__Exercise prompt__: Across all of the records below, determine the number of lines containing the string "KLOCKA"; reply with that number only.

__Records provided__:
::::::
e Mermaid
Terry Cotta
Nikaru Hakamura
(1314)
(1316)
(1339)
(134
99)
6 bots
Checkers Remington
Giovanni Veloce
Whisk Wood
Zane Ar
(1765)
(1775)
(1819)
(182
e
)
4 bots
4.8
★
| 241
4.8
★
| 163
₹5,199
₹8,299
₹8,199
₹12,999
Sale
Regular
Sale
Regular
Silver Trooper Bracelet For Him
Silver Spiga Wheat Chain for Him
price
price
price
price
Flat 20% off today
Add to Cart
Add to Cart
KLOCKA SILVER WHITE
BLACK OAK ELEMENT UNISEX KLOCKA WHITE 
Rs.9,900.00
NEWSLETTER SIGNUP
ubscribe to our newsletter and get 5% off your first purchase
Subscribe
::::::
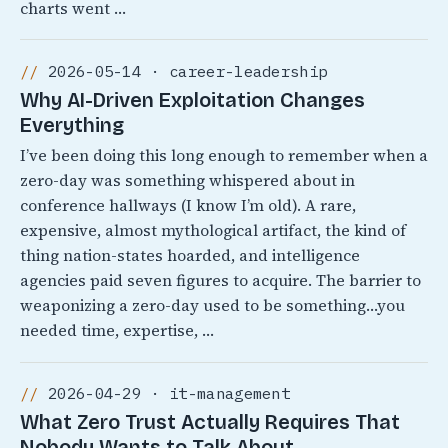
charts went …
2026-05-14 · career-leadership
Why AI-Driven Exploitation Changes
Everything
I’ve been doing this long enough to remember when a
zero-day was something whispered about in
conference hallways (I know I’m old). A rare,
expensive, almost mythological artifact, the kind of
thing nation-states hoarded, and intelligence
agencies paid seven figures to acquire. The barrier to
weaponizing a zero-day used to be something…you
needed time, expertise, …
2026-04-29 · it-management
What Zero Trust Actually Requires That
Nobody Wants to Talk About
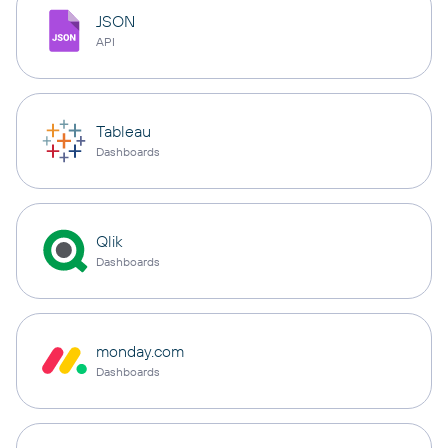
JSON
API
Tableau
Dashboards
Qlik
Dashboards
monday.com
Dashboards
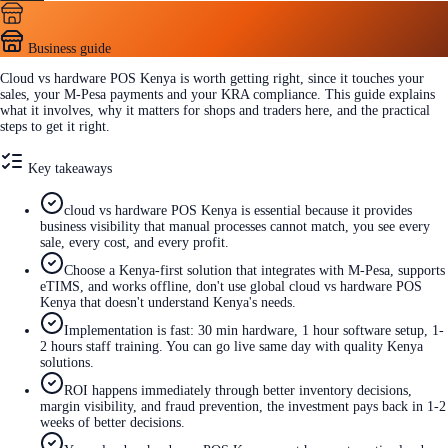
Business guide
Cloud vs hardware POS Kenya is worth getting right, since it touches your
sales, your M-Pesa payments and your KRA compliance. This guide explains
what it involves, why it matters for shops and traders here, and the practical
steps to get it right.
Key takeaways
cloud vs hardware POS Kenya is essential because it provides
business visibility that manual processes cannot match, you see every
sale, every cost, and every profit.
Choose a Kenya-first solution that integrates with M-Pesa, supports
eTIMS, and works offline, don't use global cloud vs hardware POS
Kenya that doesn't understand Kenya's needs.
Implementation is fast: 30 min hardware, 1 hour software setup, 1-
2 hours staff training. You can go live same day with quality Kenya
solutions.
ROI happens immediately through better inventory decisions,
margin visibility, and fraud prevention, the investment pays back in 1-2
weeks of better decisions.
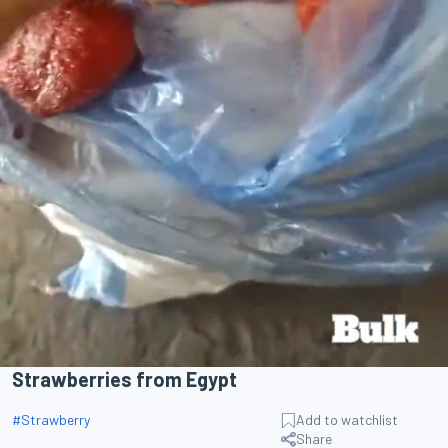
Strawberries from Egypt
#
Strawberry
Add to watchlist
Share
::::::
__Problem solution__: 2